The total number of patients with Q-MI complicated by AHF constituted 139 people. The examined patients were divided into 2 groups: group 1 - 108 patients with marked HG оn admission (blood glucose level > 7,8 mmol/l), group 2 - 31 patients with normoglycemia. After the examination group 1 was further divided into subgroups according the type of HG: subgroup 1 (n = 34) - stress GH, subgroup 2 (n = 26) - impaired glucose tolerance, subgroup 3 (n = 25) - new-onset diabetes, subgroup 4 (n = 33) - type 2 diabetes in the history. 28 healthy people entered the control group.
The results of the study demonstrated distinct differences in the clinical course of AHF in patients with Q-MI associated with HG on admission. The later are prone to more frequent development of shortness of breath (χ2=8,169, p=0,005), gallop rhythm (χ2=7,881; p=0,005), dry cough (χ2=9,773; p=0,002), wet wheezing in the lungs (χ2=8,787; p=0,004) and AF paroxysm (χ2=4,036; p=0,04). An increase in glycemia values and variability of GP are associated with accelerated heart rate, decrease in SBP and DBP on the initial examination of the patient and an increase in Killip class of AHF.

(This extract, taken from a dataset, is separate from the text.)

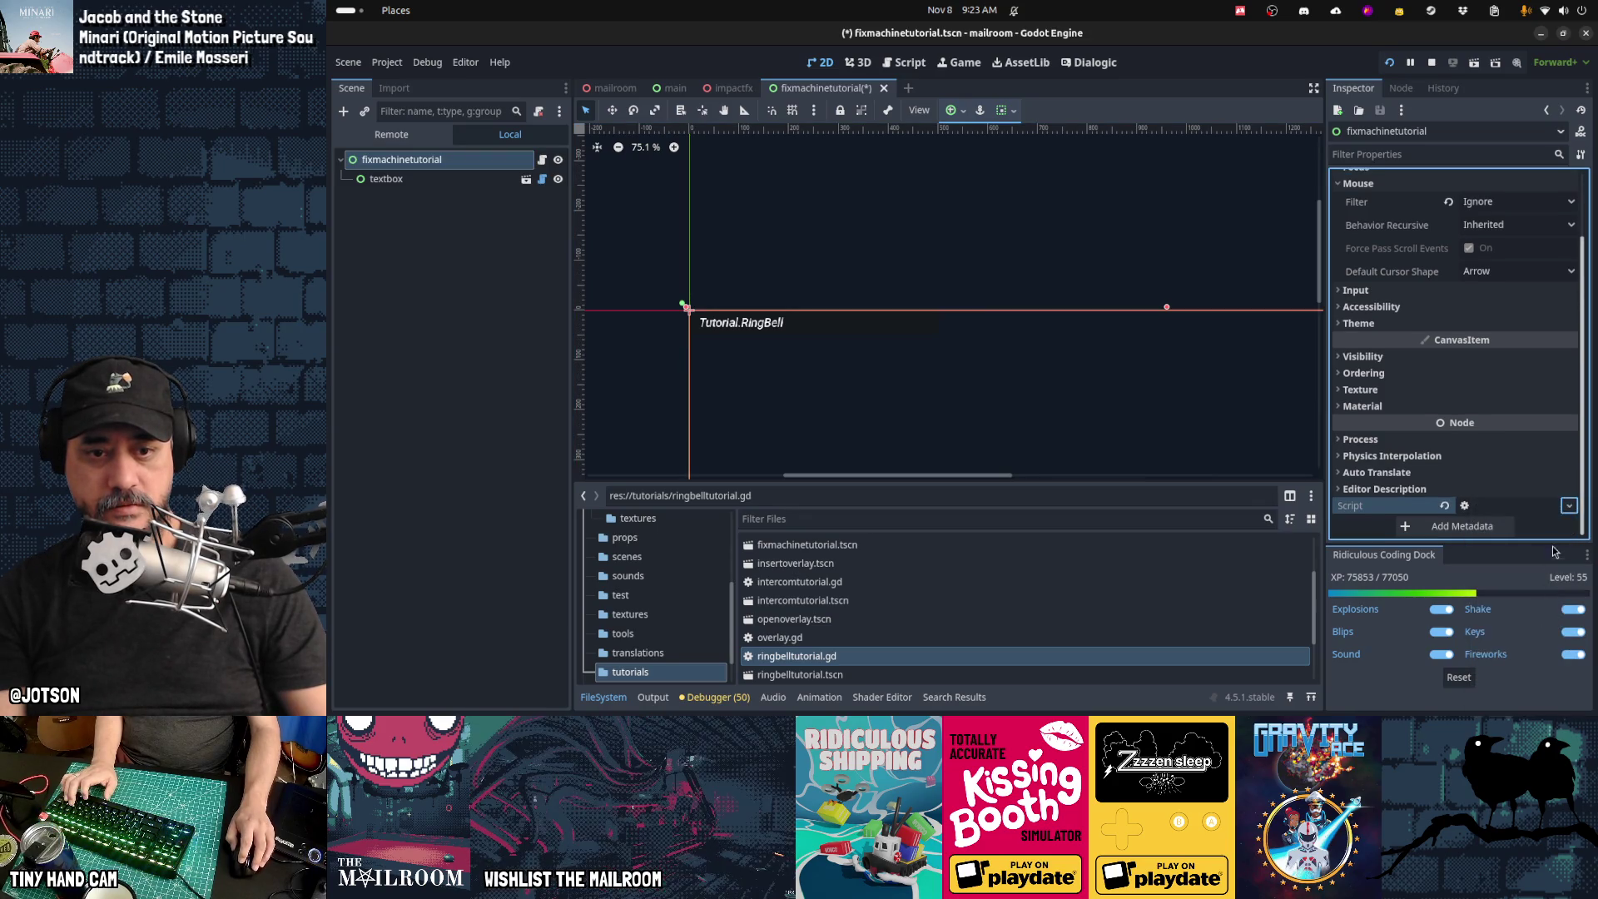
{"action": "left_click", "coordinate": [1568, 507]}
{"action": "left_click", "coordinate": [1542, 679]}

In acute period of Q-MI, a significant increase in the LVEF by 5 % was registered only in the patients with normoglycemia. In patients with Q-MI complicated by AHF associated with HG on admission, structural and functional changes in the heart result from a significant increase in EDD by 9 % on day 1, ESD by 6 % on day 1 and 7 % on day 12, systolic PAP by 17 % on day 1 and 25 % on day 12, a decrease in LVEF by 17 % on day 1 and 16 % on day 12. Systolic dysfunction is more regularly registered in patients with HG on admission both on day 1 (χ2=4,647; p=0,03) and day 12 (χ2=6,501; p=0,01), eccentric hypertrophy - in patients with HG on admission (χ2=5,813; p=0,02) and stress HG (χ2=4,916; p=0,03) on day 1. Correlation analysis proved the impact of glycemia on admission and variability of GP on the size of the LA, ESD, EDD, LVMI and LVEF. The maximal changes were observed in following HG subgroups: enlargement of the heart chambers and a decrease in the LVEF on day 1 were revealed in the patients with DM type 2 in the history, on day 12 - in patients with new-onset diabetes.